Perhaps the most familiar change in our changing world is the annual swing of the seasons. In the course of a year, all landscapes outside the tropics transform, exchanging light, warmth, and green plants for darkness, cold, and exposed earth. This series of images from the Advanced Land Imager (ALI) on NASA’s Earth Observing-1 (EO-1) satellite shows the changes around Lake Tahoe, on the border between California and Nevada, from August 27, 2009, to September 7, 2010. Snow, plants, light, and the lake itself all shift in accordance with the seasons.
One of the most obvious signals in the Lake Tahoe region is snow, a commodity that draws skiing vacationers from November to April. The high-elevation lake received 37 percent of its precipitation as snow in 2009. At the center of the images is the Heavenly Ski Resort in the Carson Range southeast of Lake Tahoe. The groomed trails are among the first places to turn white when the first snow arrives in October, and they are among the last places to lose snow in June. Snow melts most quickly between May and June, when most of the snow disappears.
The spring also brings rain. The 63 streams flowing into Lake Tahoe swell with rain and snowmelt and sweep sediment into the lake’s unusually clear waters. For most of the year, the water is clear enough that the lake bottom is visible beneath the water near the shore. In the spring, however, dark-colored sediment pours into southern Lake Tahoe from the Upper Truckee River, clouding the view of the lakebed.
The lake itself does not show any obvious seasonal change apart from the spring sediment plume. Lake Tahoe is extremely deep (501 meters, or 1,645 feet), and its surface temperature usually stays between 4.5 and 10 degrees Celsius (40-50 degrees Fahrenheit) during the winter and 18-21 degrees Celsius (65-70 degrees Fahrenheit) in the summer. It does not routinely freeze over.
Apart from snow cover, the other clear indicator of seasonal change is the lighting. Variations in sunlight drive the seasons, and these changes are notable from image to image. We experience seasons because Earth is tilted 23.5 degrees on its axis. In the summer, the hemisphere tilted toward the Sun receives more direct light than the opposite hemisphere, which is experiencing winter. (See Earth’s tilt is the reason for the seasons for an illustration.) Areas closest to the poles experience the greatest variation in seasons, while those near the equator experience no seasons at all because the angle of sunlight hardly changes throughout the year.
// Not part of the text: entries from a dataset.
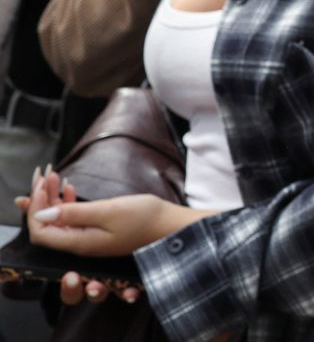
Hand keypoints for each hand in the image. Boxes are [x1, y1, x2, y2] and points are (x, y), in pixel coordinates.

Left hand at [23, 166, 201, 263]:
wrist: (171, 226)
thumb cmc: (145, 218)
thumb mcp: (109, 211)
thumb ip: (74, 213)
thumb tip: (42, 215)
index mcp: (81, 242)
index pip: (41, 231)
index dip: (35, 209)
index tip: (40, 184)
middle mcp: (81, 244)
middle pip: (47, 226)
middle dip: (41, 201)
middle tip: (45, 175)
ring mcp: (90, 239)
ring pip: (59, 222)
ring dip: (53, 200)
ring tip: (54, 176)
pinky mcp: (98, 233)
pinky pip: (73, 221)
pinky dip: (67, 204)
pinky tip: (69, 189)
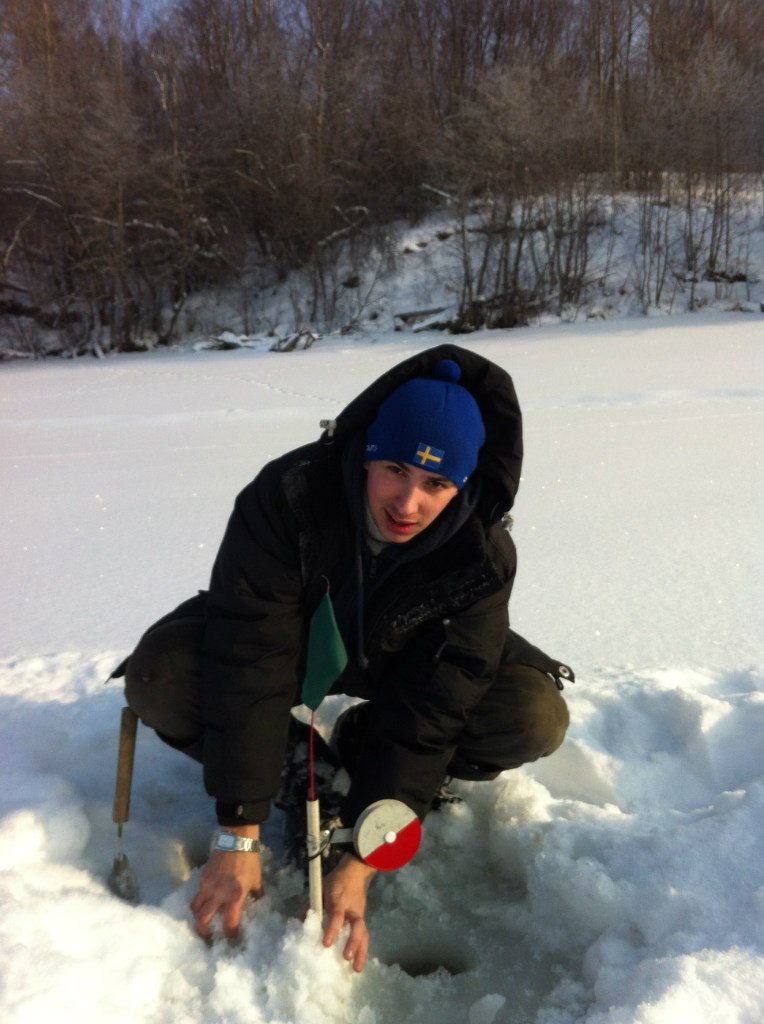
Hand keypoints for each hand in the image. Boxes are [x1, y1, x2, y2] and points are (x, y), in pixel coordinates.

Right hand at [190, 826, 263, 940]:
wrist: (237, 839)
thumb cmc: (250, 860)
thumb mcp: (257, 879)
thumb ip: (256, 895)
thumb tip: (258, 905)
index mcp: (235, 896)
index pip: (229, 924)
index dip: (230, 935)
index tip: (232, 941)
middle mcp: (218, 894)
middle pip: (202, 920)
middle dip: (204, 932)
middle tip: (209, 937)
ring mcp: (207, 885)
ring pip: (195, 908)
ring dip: (197, 917)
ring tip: (203, 921)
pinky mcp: (202, 876)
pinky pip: (198, 893)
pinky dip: (200, 900)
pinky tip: (206, 900)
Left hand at [321, 853, 376, 971]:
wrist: (356, 871)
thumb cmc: (336, 880)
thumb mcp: (321, 887)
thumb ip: (312, 904)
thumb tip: (302, 922)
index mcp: (340, 900)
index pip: (337, 916)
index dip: (332, 930)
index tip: (326, 944)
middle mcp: (352, 909)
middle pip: (357, 927)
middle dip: (352, 943)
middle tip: (346, 958)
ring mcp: (360, 914)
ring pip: (364, 934)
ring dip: (361, 951)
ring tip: (356, 969)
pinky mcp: (363, 919)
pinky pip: (364, 935)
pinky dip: (362, 949)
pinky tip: (358, 963)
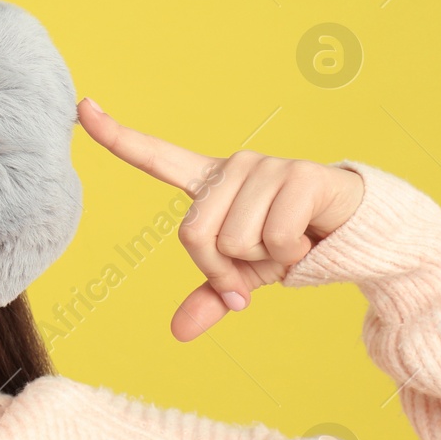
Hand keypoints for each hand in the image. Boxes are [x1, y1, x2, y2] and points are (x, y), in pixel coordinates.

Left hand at [76, 99, 363, 341]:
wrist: (359, 235)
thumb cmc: (293, 246)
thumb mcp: (246, 276)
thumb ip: (211, 296)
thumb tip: (178, 332)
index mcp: (210, 183)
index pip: (154, 157)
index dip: (115, 135)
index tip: (81, 107)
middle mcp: (234, 167)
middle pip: (195, 235)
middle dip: (224, 268)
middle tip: (258, 266)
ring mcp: (266, 166)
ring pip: (236, 241)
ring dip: (264, 261)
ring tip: (290, 243)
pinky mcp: (301, 176)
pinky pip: (273, 238)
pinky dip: (291, 255)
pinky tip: (309, 238)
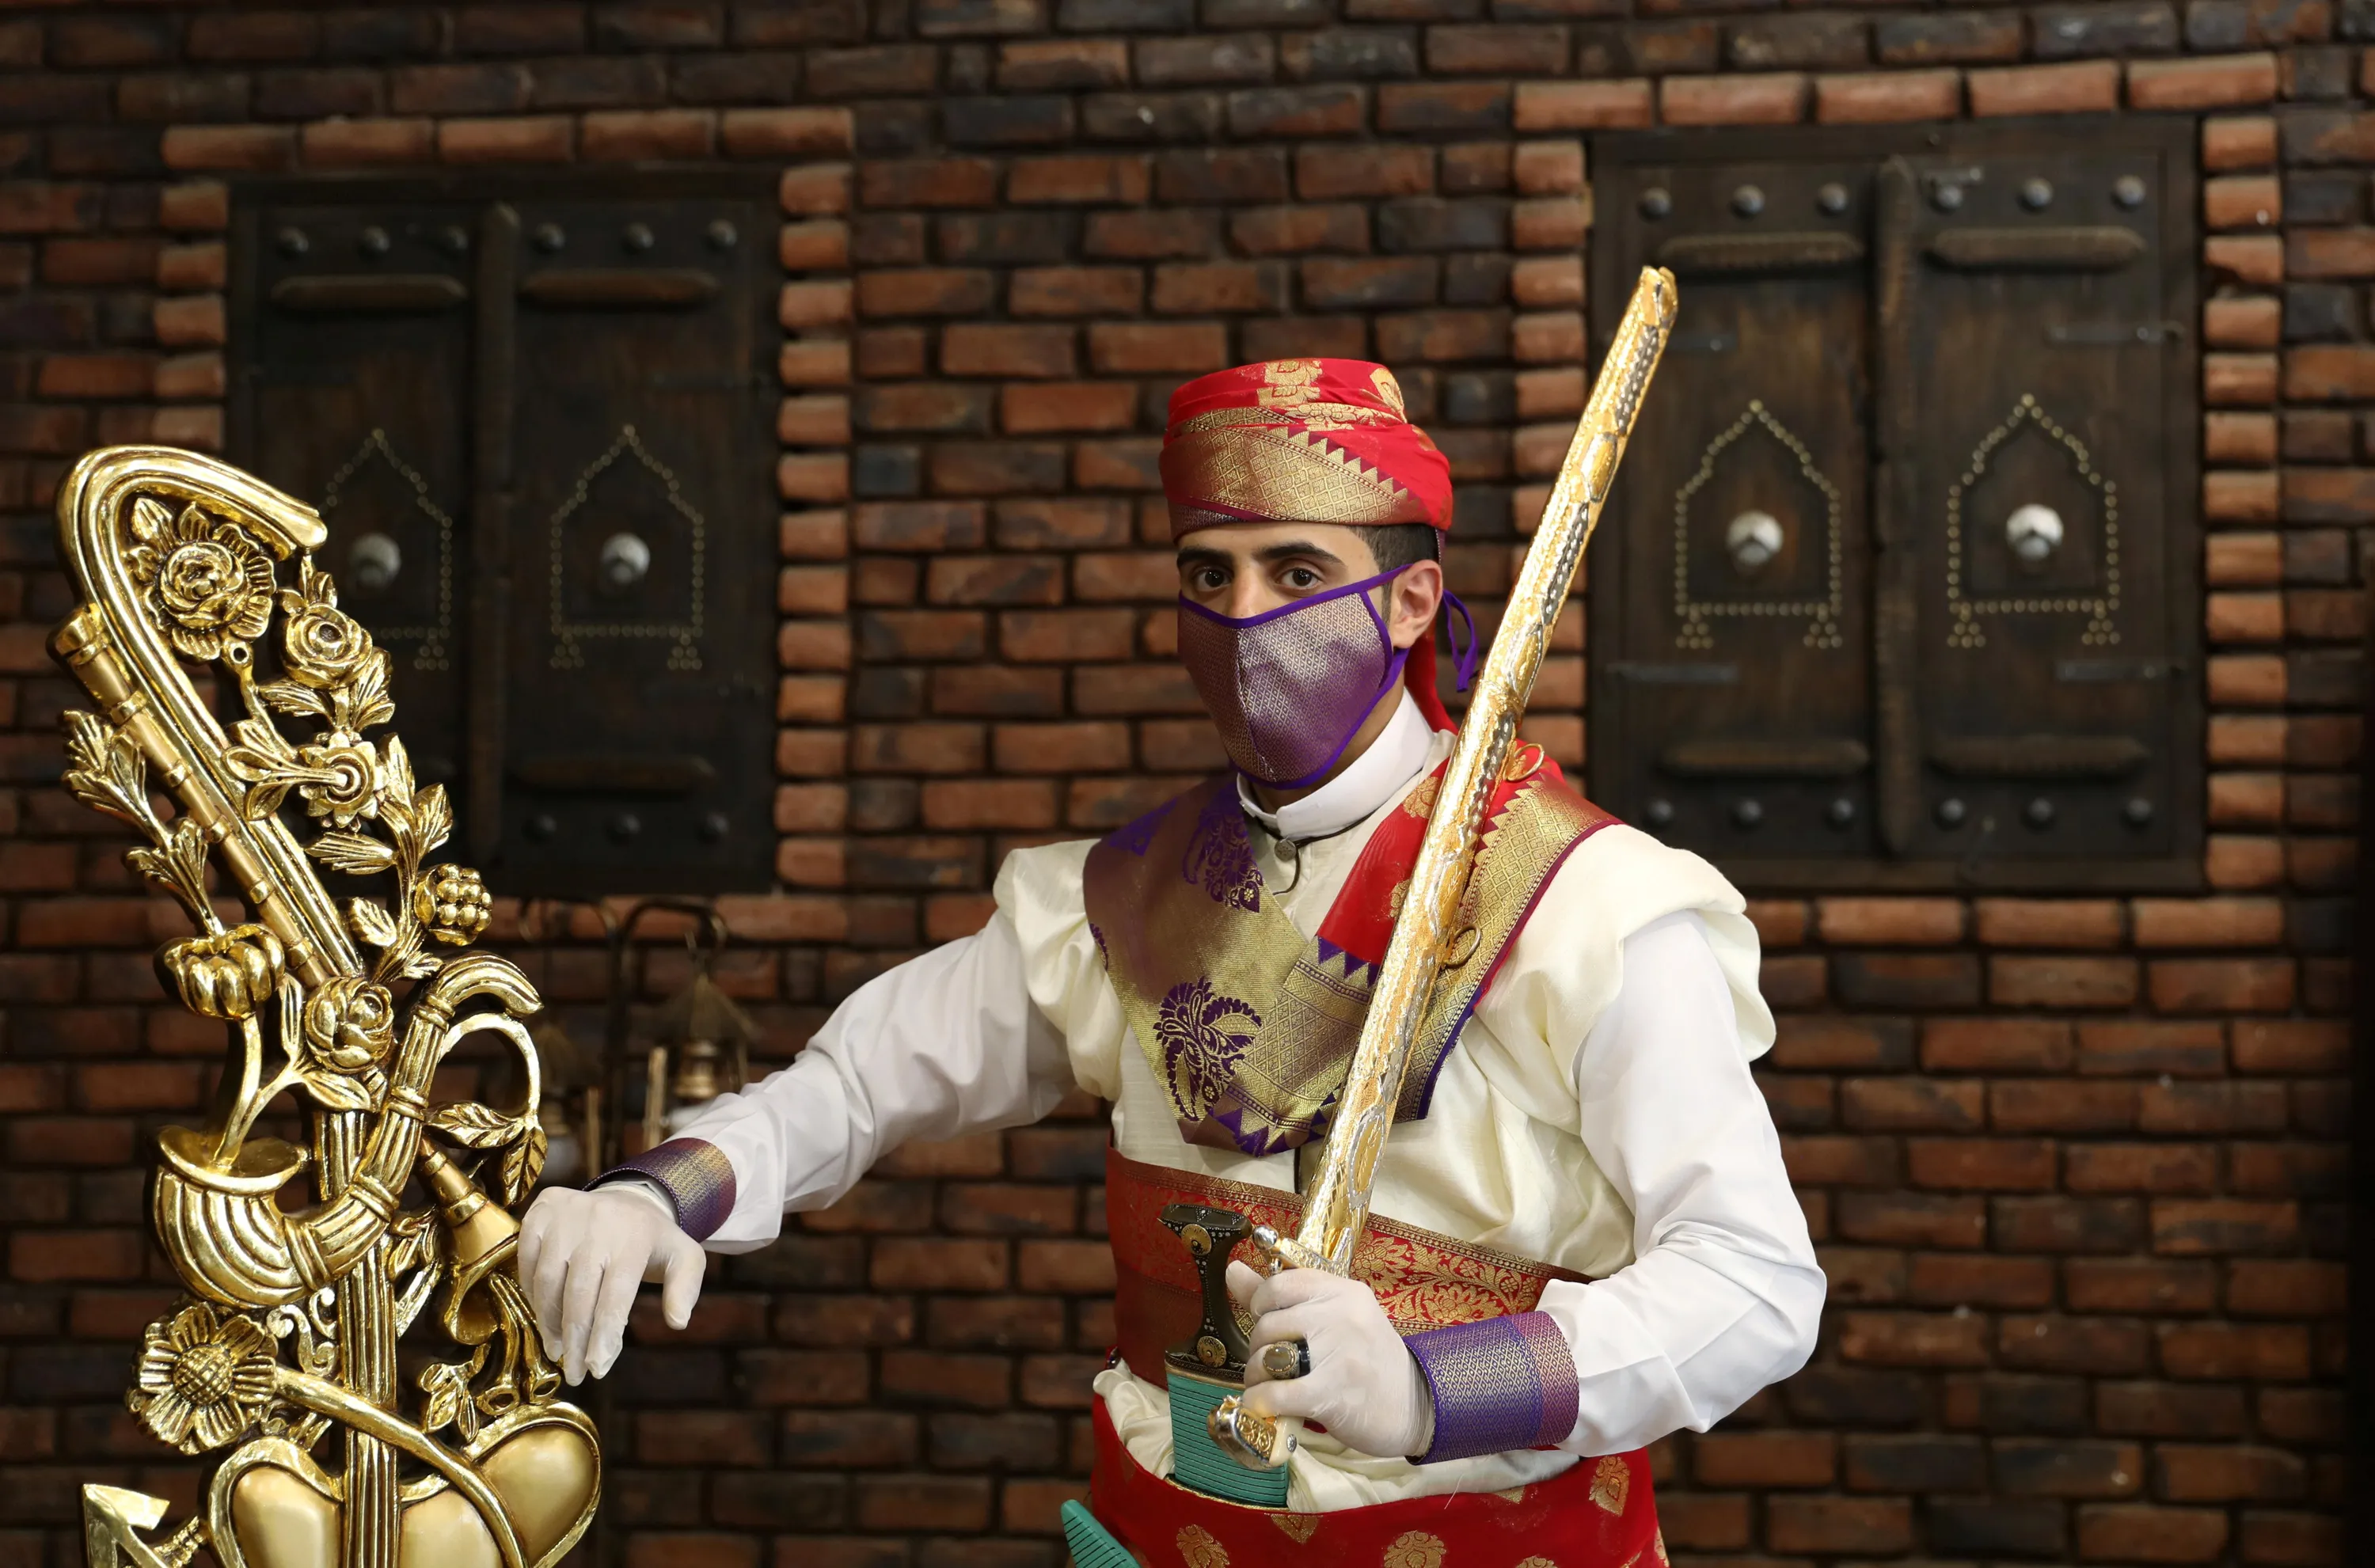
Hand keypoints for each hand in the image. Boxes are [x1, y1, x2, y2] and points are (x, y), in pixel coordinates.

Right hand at [518, 1185, 705, 1384]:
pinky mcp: (540, 1211)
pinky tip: (543, 1316)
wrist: (626, 1198)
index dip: (604, 1335)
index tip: (597, 1369)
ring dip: (549, 1322)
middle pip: (578, 1293)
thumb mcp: (684, 1257)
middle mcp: (598, 1221)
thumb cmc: (652, 1239)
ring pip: (548, 1279)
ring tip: (558, 1351)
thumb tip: (678, 1322)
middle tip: (575, 1373)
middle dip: (575, 1339)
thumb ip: (686, 1288)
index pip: (615, 1295)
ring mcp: (565, 1214)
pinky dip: (531, 1293)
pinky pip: (527, 1260)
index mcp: (635, 1236)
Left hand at [1228, 1260, 1433, 1459]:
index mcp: (1343, 1291)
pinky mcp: (1331, 1393)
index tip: (1267, 1321)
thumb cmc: (1370, 1358)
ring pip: (1267, 1357)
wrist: (1416, 1405)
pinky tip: (1264, 1405)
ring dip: (1256, 1376)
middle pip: (1268, 1324)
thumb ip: (1284, 1295)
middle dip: (1258, 1348)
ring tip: (1269, 1385)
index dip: (1261, 1305)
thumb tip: (1231, 1269)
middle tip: (1271, 1363)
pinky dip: (1260, 1401)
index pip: (1280, 1283)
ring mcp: (1337, 1354)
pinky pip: (1274, 1393)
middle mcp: (1340, 1315)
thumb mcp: (1337, 1315)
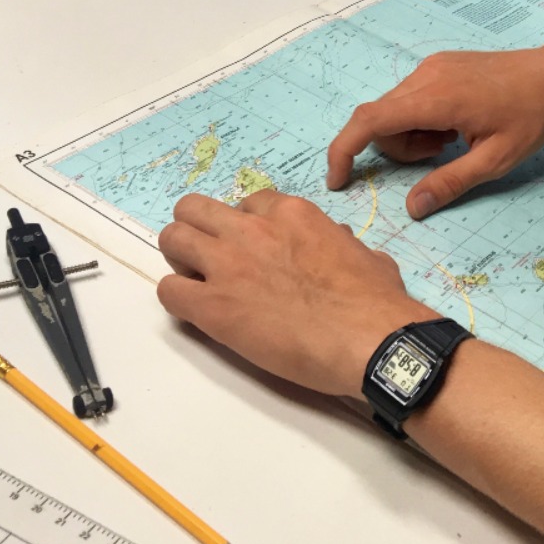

At about 39 degrees north of the equator, Lake Tahoe sees each of the four seasons.
The seasonal shift in light is evident in the shadows that play across the images. All of the images were taken at about the same time of day (around 10 a.m.), and the colors have been matched so that variations in color reflect actual changes on the ground. During the height of July and August, direct light illuminates both the mountain tops and valley floors around the lake. Moving into September and October, the sun is lower in the sky, and shadows paint the western side of the mountains. By December, shadows dominate, with only eastern mountain faces reflecting bright light. The shadows diminish throughout the spring and disappear again in summer.
The changes in light cause changes in some plants. The pine forests in the Carson Mountains east of Lake Tahoe show little variation from month to month, but the crops in Carson Valley grow in accord with the seasons. Irrigation keeps plants green throughout the summer, but shifts in light and temperatures signal the end of the growing season. Crops mature and are harvested. The fields turn brown until they are covered with snow, ready to begin the cycle again when light and warmth return in the spring.